What you pay Cost Notes
PFA income tax 10% On net income (real system) or on the income norm
PFA contributions (CAS + CASS) 25% + 10% CAS above the 12-minimum-salary threshold; CASS between 6 and 72 minimum salaries (2026)
SRL — micro-enterprise tax 1% of revenue Single rate from 2026; 100,000 euro threshold — beyond it, profit tax applies
SRL — profit tax 16% of profit Mandatory above the micro threshold or outside micro conditions
Dividend tax (SRL) 16% Raised from 10% for distributions from 2026 (Law 141/2025); CASS is added if total non-salary income exceeds 6 minimum salaries
Accounting PFA: 0 lei / SRL: monthly retainer A PFA can keep its own books; an SRL practically needs a certified accountant
Registration at ONRC 0 lei (both) Registry fees were abolished

Fees change over time. Always check the current amounts on the official websites listed under “Official sources”.

How long it takes

Both forms register at ONRC in 1–3 working days from a complete filing. The effort difference shows afterwards: a PFA takes a few hours of administration per year, an SRL — a permanent relationship with an accountant.

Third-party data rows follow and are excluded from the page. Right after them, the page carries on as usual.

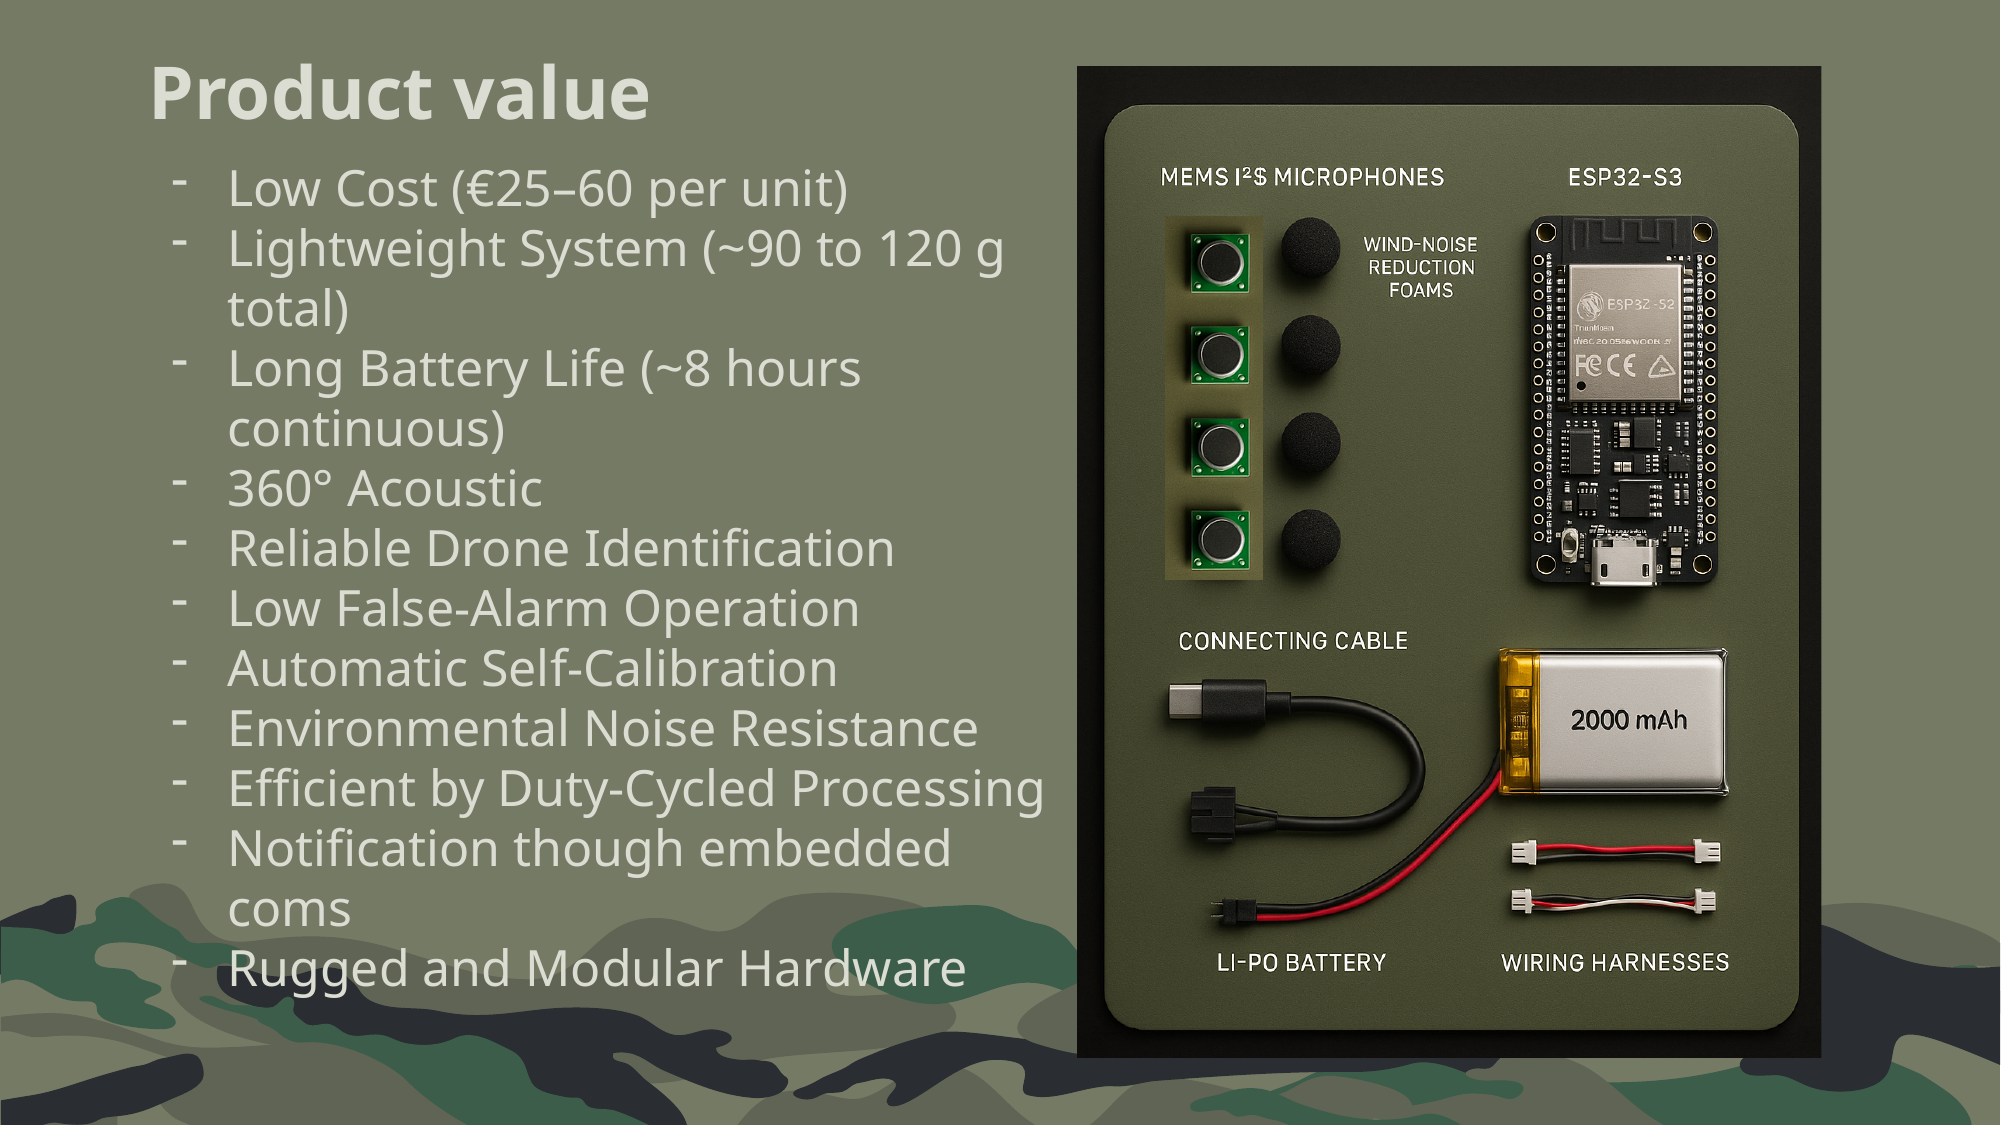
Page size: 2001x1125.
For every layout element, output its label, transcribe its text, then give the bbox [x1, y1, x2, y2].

picture [1032, 66, 1822, 1059]
title Product value [133, 31, 1025, 141]
subtitle Low Cost (€25–60 per unit) Lightweight System (~90 to 120 g total) Long Battery Life (~8 hours continuous) 360° Acoustic Reliable Drone Identification Low False-Alarm Operation Automatic Self-Calibration Environmental Noise Resistance Efficient by Duty-Cycled Processing Notification though embedded coms Rugged and Modular Hardware [133, 141, 1062, 1059]
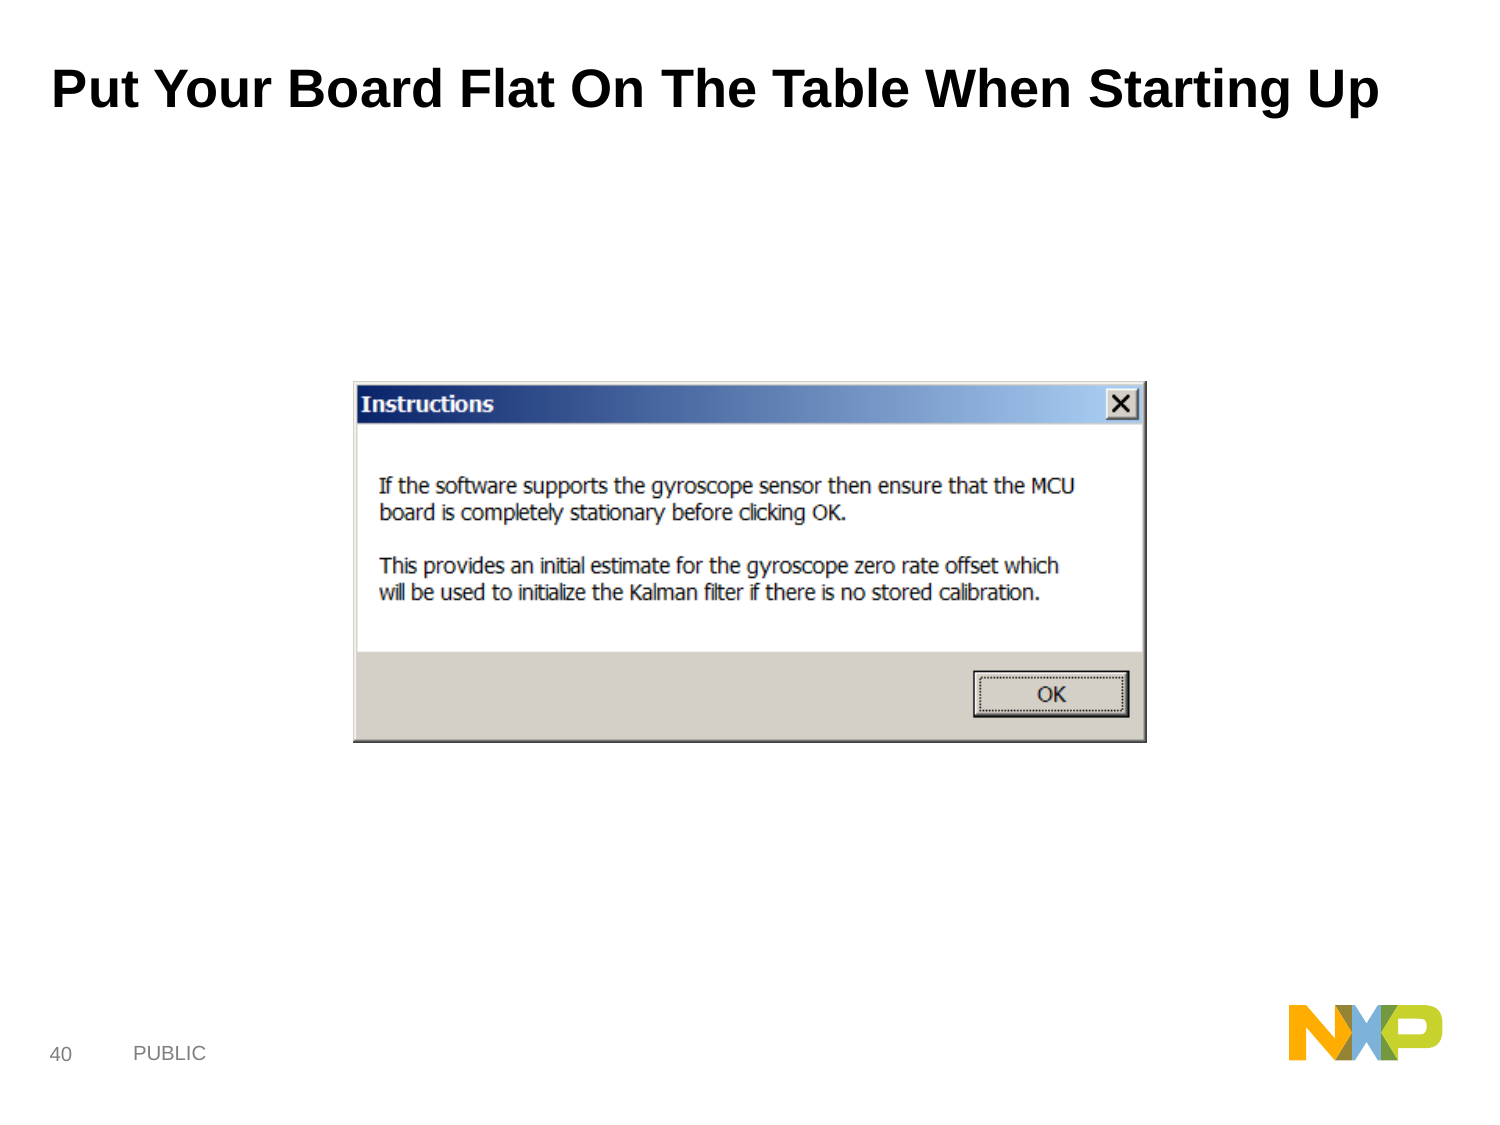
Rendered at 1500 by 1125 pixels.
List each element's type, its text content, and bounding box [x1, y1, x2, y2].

title Put Your Board Flat On The Table When Starting Up [36, 45, 1472, 154]
picture [352, 381, 1148, 744]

Frequently asked questions

At what income level does the SRL become better tax-wise?

There is no universal threshold — it depends on deductible expenses, the PFA regime (norm or real), how much you take as dividends and the contributions owed in each scenario. Rule of thumb: at small-to-medium incomes with low expenses, the PFA is hard to beat after the dividend tax rose to 16%; run your own numbers or ask an accountant before deciding.

Can I convert my PFA into an SRL?

There is no direct conversion: you incorporate a new SRL and, if you wish, close the PFA (deregistration at ONRC). You can also keep both in parallel, with separate activities and contracts.

Can I have both a PFA and an SRL at the same time?

Yes, the law does not prohibit it. It is a common strategy: the PFA for personal services, the SRL for the activity with employees or higher risk. Just keep contracts and money flows properly separated.

What happens to debts in each case?

The PFA is liable with the owner's entire personal patrimony (unless a dedicated business patrimony partially limits exposure). In an SRL, shareholders' liability is in principle limited to their capital contribution — with exceptions for fraud or personal liability of the director.

As an SRL, can I spend company money on personal expenses?

Not directly — the SRL's money belongs to the company, not to you. You take it out legally through dividends (after the 16% tax), a director's salary or other taxable forms. Informal use of company money creates problems at audits.